Le sujet est éminemment personnel. Secret en un sens, même si, habitués du FID, vous connaissez plus ou moins quelles sont la vie et les oeuvres antérieures de Creton (Secteur 545, Maniquerville…). Au programme : art, littérature et agriculture. Ecoutez-le lire, dans la toute première séquence, des passages d’Un Poing dans la bouche de Goldschmitt (publié chez Verdier) : il murmure d’abord puis élève la voix en quête d’une affirmation franche. Car l’art ne va pas de soi, surtout lorsque vous menez une vie d’apiculteur et de contrôleur laitier. Son affirmation nécessite prudence et imprudence. L’affirmation claire d’un monde et le murmure de l’art dans l’entrelacs des branches et la capacité du film à recueillir des histoires simultanément et sans priorité nationales et personnelles. On peut bien sûr entendre en contre bande une forme d’autoportrait, chez cette famille condamnée à vivre au passé dans les murs de Perret ; dans l’évocation de Cézanne et la douleur d’avoir travaillé, avec acharnement et sans reconnaissance ; dans le bavardage et le mutisme des campagnes de France et du monde entier. On peut y entendre aussi la vie tortueuse du langage qui, selon Goldschmitt, ne circule que par des portes dérobées dans le mutisme puissant des paysages. La fascination pour la destruction et la mort guide toujours le documentaire, ici comme ailleurs. Voyez les preuves, dans Tres Semanas Despues de José Luis Torres Leiva, du séisme ayant récemment détruit le Chili. Certains n’y verront que des plans descriptifs de gravats, de maisons désossées et d’habitants désoeuvrés. Mais, après l’expérience d’une splendide ouverture au noir dans une salle que les basses font trembler, ces images sont les premiers murmures d’une refondation.

Revoyez Mysterious Object at Noon (2000) de Joe Palme d’or ou The Perfumed Nightmare (1979) de Kidlat Tahimik (Anthropofolies) : la voix sans cesse déviée de son parcours par la forme du cadavre exquis choisi par l’un, par le jeu grinçant de traduction du tagalog en américain choisi par l’autre, est la plus convaincante expression d’une résistance nationale à l’uniformisation des vainqueurs de l’Histoire.
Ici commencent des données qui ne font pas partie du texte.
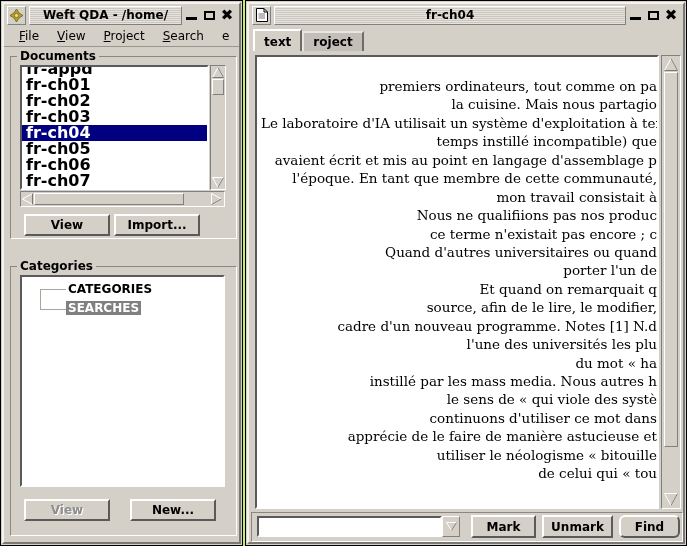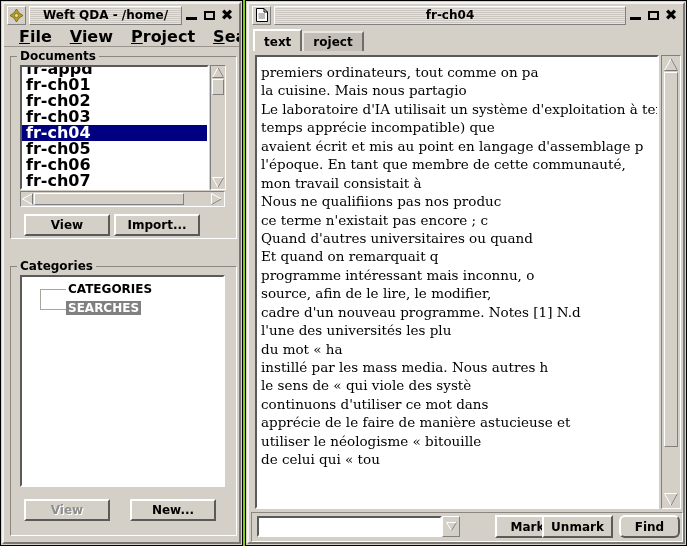--- a/index.html
+++ b/index.html
@@ -2,21 +2,21 @@
 <html><head>
 <meta charset="utf-8">
 <style>
   html, body {
     margin: 0; padding: 0;
     width: 687px; height: 546px;
     overflow: hidden;
     background: #ffffff;
     font-family: "DejaVu Sans", sans-serif;
   }
-  .desktop { position: relative; width: 687px; height: 546px; background:#84cc16; }
+  .desktop { position: relative; width: 687px; height: 546px; background:#bef264; }
 
   
   .out {
     border-top: 1px solid #ffffff;
     border-left: 1px solid #ffffff;
     border-right: 1px solid #808080;
     border-bottom: 1px solid #808080;
   }
 
   
@@ -108,22 +108,22 @@
     background: #d4d0c8;
     display: flex;
     align-items: center;
     box-sizing: border-box;
     border-bottom: 1px solid #9a968f;
     overflow: hidden;
     padding-left: 6px;
   }
   .menu-item {
     font-family: "DejaVu Sans", sans-serif;
-    font-weight: bold;
-    font-size: 16px;
+    font-weight: normal;
+    font-size: 12px;
     color: #000;
     padding: 2px 9px 2px 9px;
     white-space: nowrap;
     cursor: default;
   }
   .menu-item u { text-decoration: underline; }
 
   
   .group {
     position: absolute;
@@ -456,33 +456,33 @@
       </div>
 
       <div class="tabstrip" style="left:4px; top:25px;">
         <div class="tab active">text</div>
         <div class="tab inactive">roject</div>
       </div>
 
       <div style="position:absolute; left:4px; top:47px; width:430px; height:2px; background:#d4d0c8;"></div>
 
       <div class="textview" style="left:6px; top:51px; width:404px; height:454px;">
-        <div id="doc-text" style="padding-top:6px;">
+        <div id="doc-text" style="padding-top:20px;text-align:right;">
             <div class="textline">premiers ordinateurs, tout comme on pa</div>
             <div class="textline">la cuisine. Mais nous partagio</div>
             <div class="textline">Le laboratoire d'IA utilisait un système d'exploitation à tempa</div>
-            <div class="textline">temps apprécie incompatible) que</div>
+            <div class="textline">temps instillé incompatible) que</div>
             <div class="textline">avaient écrit et mis au point en langage d'assemblage p</div>
             <div class="textline">l'époque. En tant que membre de cette communauté,</div>
             <div class="textline">mon travail consistait à</div>
             <div class="textline">Nous ne qualifiions pas nos produc</div>
             <div class="textline">ce terme n'existait pas encore ; c</div>
             <div class="textline">Quand d'autres universitaires ou quand</div>
+            <div class="textline">porter  l'un de</div>
             <div class="textline">Et quand on remarquait q</div>
-            <div class="textline">programme intéressant mais inconnu, o</div>
             <div class="textline">source, afin de le lire, le modifier,</div>
             <div class="textline">cadre d'un nouveau programme.   Notes [1] N.d</div>
             <div class="textline">l'une des universités les plu</div>
             <div class="textline">du mot «  ha</div>
             <div class="textline">instillé par les mass media. Nous autres  h</div>
             <div class="textline">le sens de « qui viole des systè</div>
             <div class="textline">continuons d'utiliser ce mot dans</div>
             <div class="textline">apprécie de le faire de manière astucieuse et</div>
             <div class="textline">utiliser le néologisme « bitouille</div>
             <div class="textline">de celui qui « tou</div>
@@ -511,20 +511,20 @@
       <div class="entry" style="left:8px; top:512px; width:185px; height:21px;">
         <span></span>
       </div>
       <div class="combo-arrow out" style="left:193px; top:512px; width:18px; height:21px;">
         <svg width="11" height="9" viewBox="0 0 11 9">
           <polygon points="0.5,0.5 10.5,0.5 5.5,8.5" fill="#d4d0c8" stroke="#ffffff" stroke-width="1"></polygon>
           <line x1="10.5" y1="0.5" x2="5.5" y2="8.5" stroke="#7a7872" stroke-width="1"></line>
         </svg>
       </div>
 
-      <div class="btn" style="left:222px; top:511px; width:65px; height:23px;margin-left:24px;">Mark</div>
+      <div class="btn" style="left:222px; top:511px; width:65px; height:23px;">Mark</div>
       <div class="btn" style="left:293px; top:511px; width:71px; height:23px;">Unmark</div>
       <div class="btn" style="left:370px; top:511px; width:61px; height:23px;border-radius:6px;">Find</div>
 
     </div>
   </div>
 
 </div>
 
 </body></html>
Voyez enfin Pandore de Virgil Vernier : c’est un théâtre, seulement animé de quelques panoramiques préparant des joutes rapides ou insupportablement vindicatives entre le physionomiste d’un club et ses clients prétendants. Laisser à la pensée le temps d’accourir, toujours : trop tôt, trop tard, intempestive.

Ce qui me semble poser une question qui hante ces premiers jours du FID, de Carmelo Bene à Apichatpong, de Creton aux Hijos, collectif de cinéastes auteur de Los Materiales : celle de l’extase. L’extase comme moyen de sortir du sens, de la parole, du politique – ou de les porter tous à un niveau supérieur. Pour l’instant, un film a trouvé la sortie. C’est le plus enfermé et le plus ouvert des films de Jean-Claude Rousseau. Un miracle de dialectique, une surimpression vertigineuse d’une caverne et d’une veduta, il s’appelle Mirage et repasse demain à 13h.